* TASK TO COMPLETE *
Make an exact copy of the lines from the one containing "NOX(ppm), ESE: 0.002 -> 0.005" to the end of the records below, and leave out everything else.

+---+

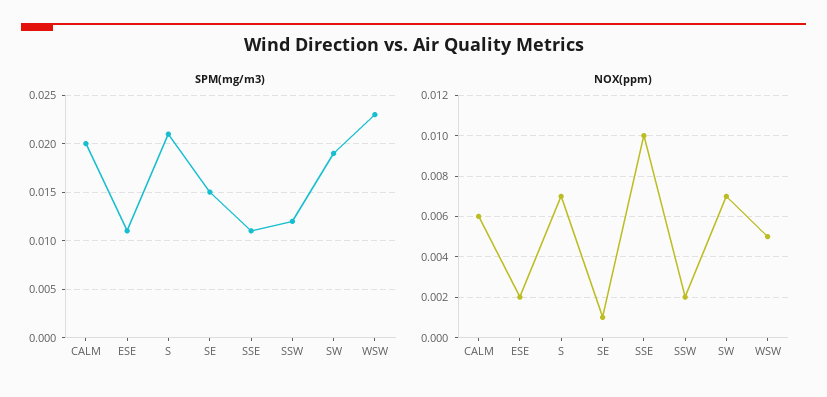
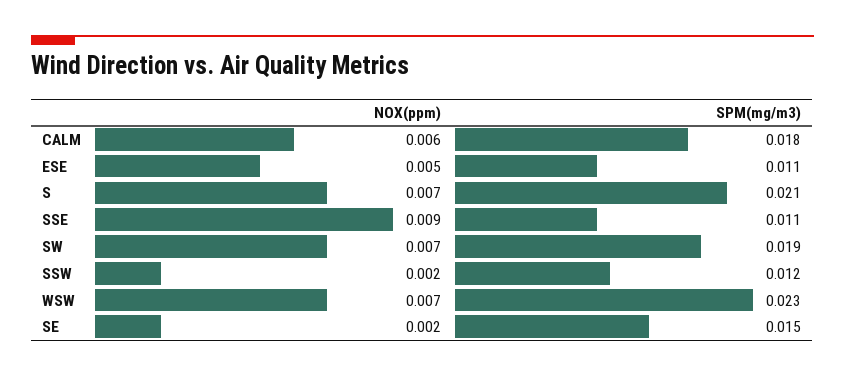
SPM(mg/m3), CALM: 0.02 -> 0.018
NOX(ppm), ESE: 0.002 -> 0.005
NOX(ppm), SE: 0.001 -> 0.002
NOX(ppm), SSE: 0.01 -> 0.009
NOX(ppm), WSW: 0.005 -> 0.007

+---+

* ANSWER SPACE *
NOX(ppm), ESE: 0.002 -> 0.005
NOX(ppm), SE: 0.001 -> 0.002
NOX(ppm), SSE: 0.01 -> 0.009
NOX(ppm), WSW: 0.005 -> 0.007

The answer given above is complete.